Et surtout pas quand ils se posèrent sur Alice.

Celle-ci se tenait de profil pour eux et à la soudaine fixité de leurs traits, Hugo ne pouvait conclure qu'une seule chose: ils la connaissaient. Ils la reconnaissaient.

Et qui donc, hein, sinon des clones de l'équipage du Chrysler?

D'autres types donc. Ce qui voulait dire au moins cinq hommes lancés à la poursuite de l'enfant. Des types qui émettaient des ondes d'une rare brutalité, dans un pays où purification ethnique et folie totalitaire n'étaient pas encore règle commune.

Il discerna les vagues bosses que faisaient leurs armes, planquées sous leurs aisselles.

Dangereux. Toorop n'eut besoin que d'un bref coup d'œil pour jauger l'ensemble de la situation. Il fit aussitôt semblant de poser son regard ailleurs, tout en les gardant à la périphérie de sa vision.

Il ne fit aucun geste pouvant être mal interprété, comme mettre sa main sous son blouson. Les types l'avaient vu avec Alice et à leur tour ils se mettaient en mouvement, à la recherche d'une place qui ne soit pas trop mauvaise.

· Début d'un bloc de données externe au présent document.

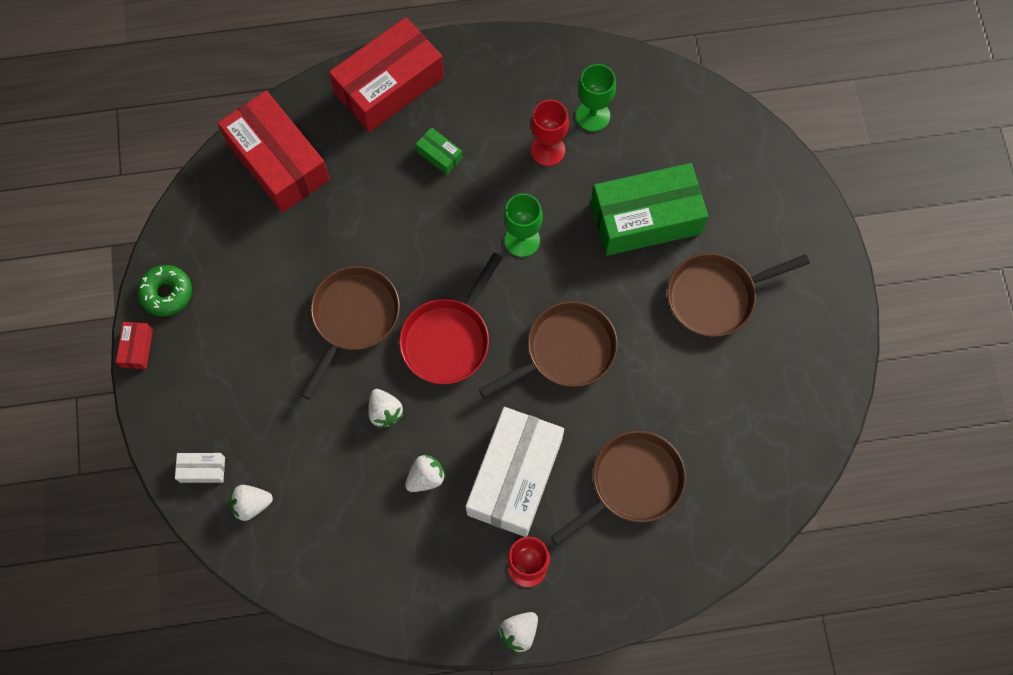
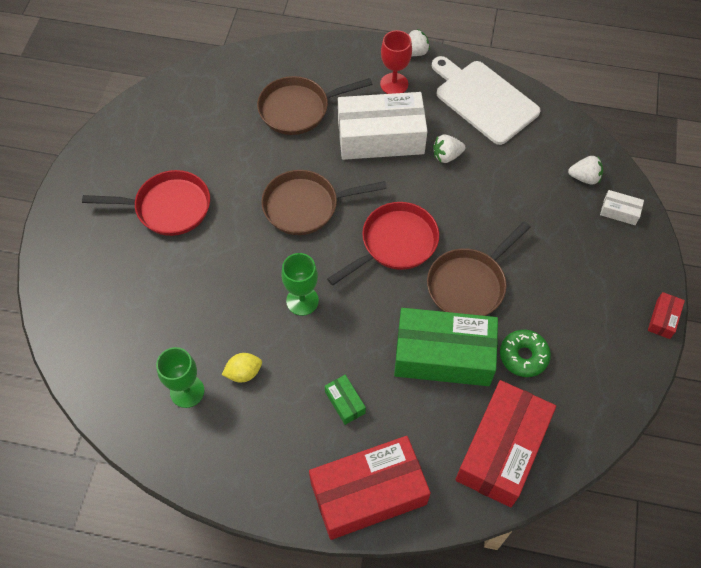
camera: 160 degrees left, 10 degrees down
(166, 293) = (630, 357): green donut -> green donut (523, 356)
(278, 161) = (501, 449): red box -> red box turned 45 degrees clockwise
(385, 412) = (464, 207): white strawberry -> none
(404, 583) = (483, 100): none -> white cutting board
(514, 476) = (380, 137): white box -> white box turned 45 degrees clockwise
(548, 150) = (244, 373): red goblet -> yellow lemon
(646, 218) = (189, 284): green box -> green box (443, 355)
(716, 296) = (168, 207): brown pan -> red pan

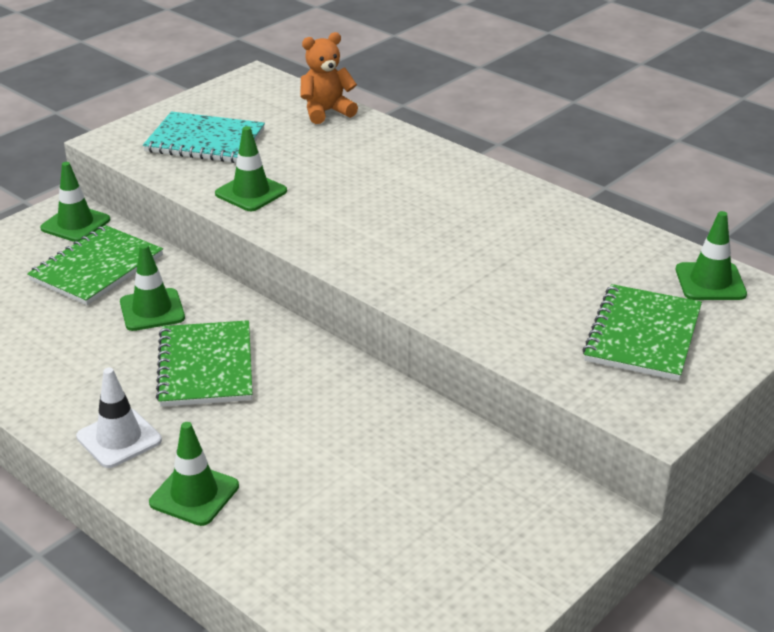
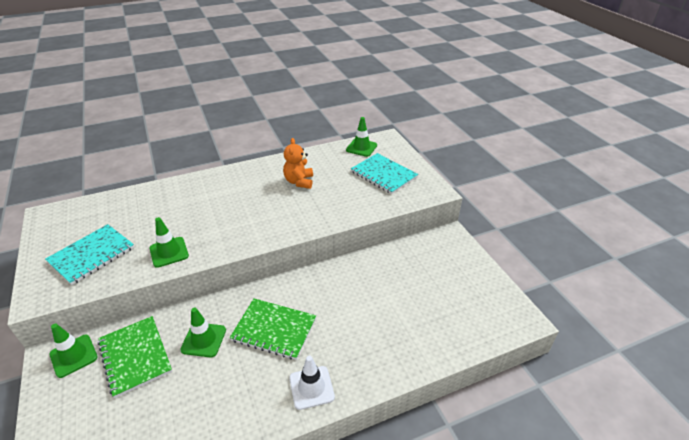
camera: 65 degrees left, 5 degrees up
(194, 494) = (375, 364): green traffic cone -> none
(326, 112) = (119, 200): orange teddy bear -> orange teddy bear (299, 182)
(643, 335) = (384, 174): green notebook -> turquoise notebook

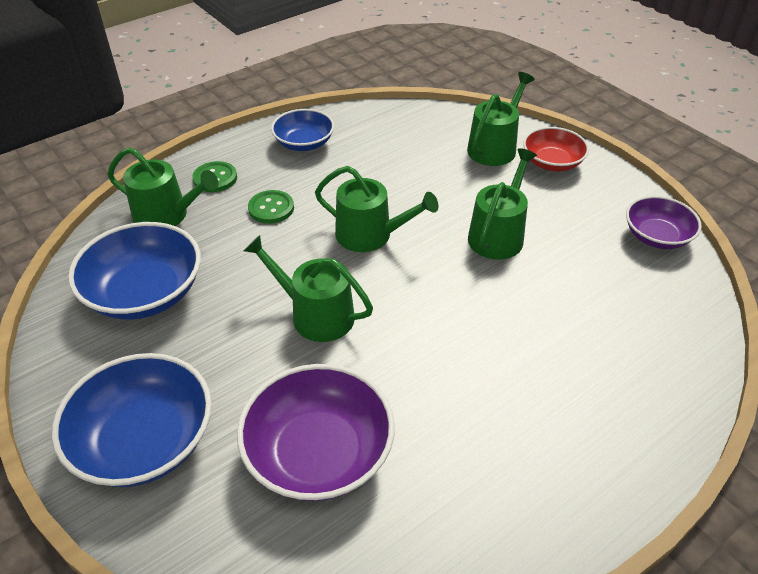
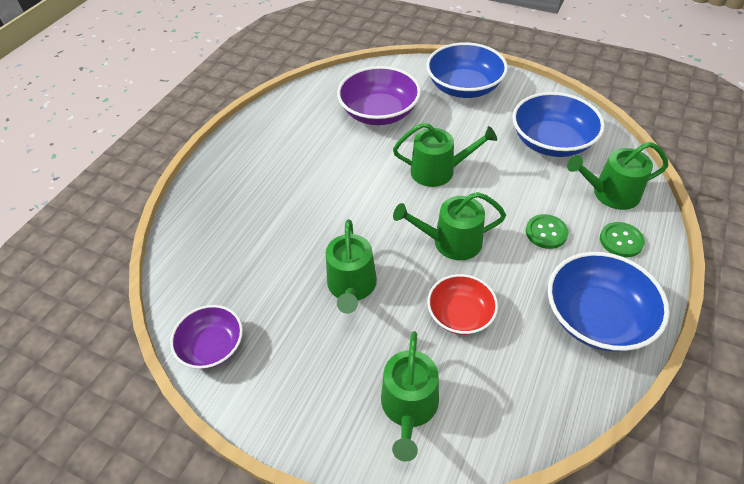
camera: 155 degrees right, 5 degrees up
(304, 143) = (597, 317): blue bowl -> blue bowl, size x1.61
(552, 162) = (337, 410): red bowl -> red bowl (460, 314)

Il sut très exactement quoi faire.

Il comptait sur son propre sang-froid, ce qui était risqué, et sur le fait que les types ne soient pas des dingos camés de violence, qu'ils hésiteraient sans doute à intervenir là, devant une vingtaine de personnes, ce qui était également risqué en cette année de grâce 1993…

Il était à côté de l'autre sortie, celle du fond, le dos à un large pilier de béton recouvert partiellement d'un vague lambris de faux bois en plastique. La sortie, c'était une porte de verre, là, à trois mètres sur sa gauche. Un jeune couple l'avait utilisée tout à l'heure et la porte s'ouvrait dans le bon sens, c'est-à-dire qu'il n'aurait qu'à pousser dessus.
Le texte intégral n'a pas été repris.